=== MATERIAL PROVIDED ===
-- Opening Marker --

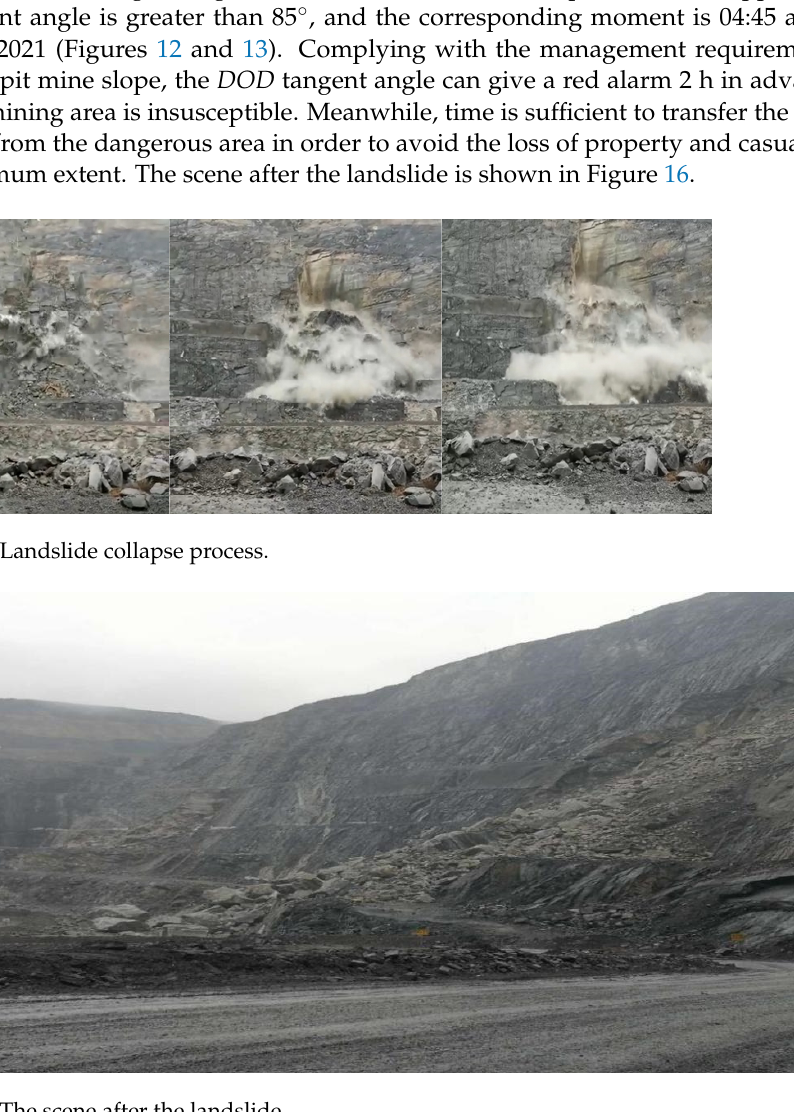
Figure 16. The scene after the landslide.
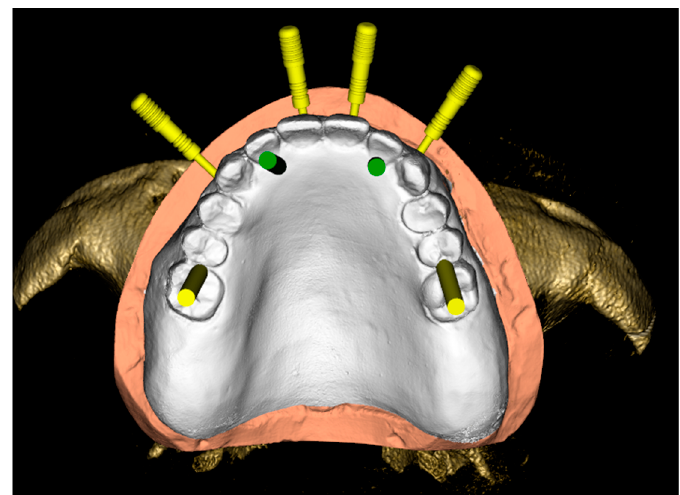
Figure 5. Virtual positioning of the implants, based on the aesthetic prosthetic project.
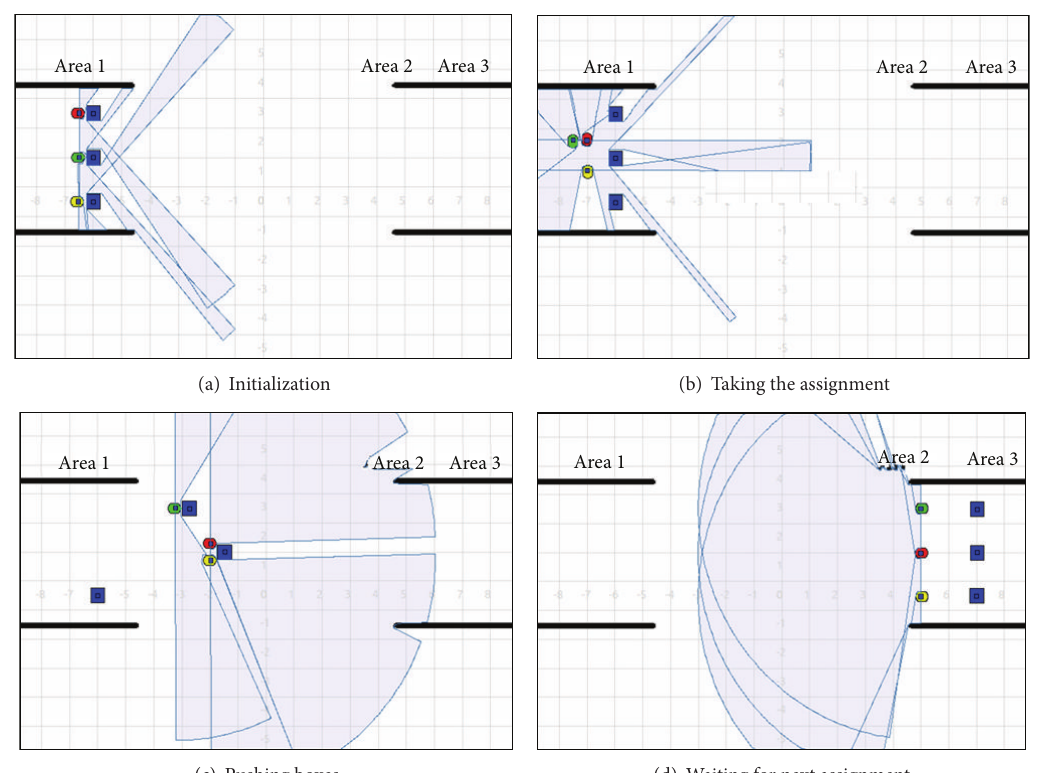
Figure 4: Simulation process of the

-- Closing Marker --

=== WHAT TO WORK ON ===
Could you write out verbatim only those lines that run from the line containing "Figure 5. Virtual" through the end of the listing above, both included, without the pictures?

=== OUTPUT OF THE EXERCISE ===
Figure 5. Virtual positioning of the implants, based on the aesthetic prosthetic project.
Figure 4: Simulation process of the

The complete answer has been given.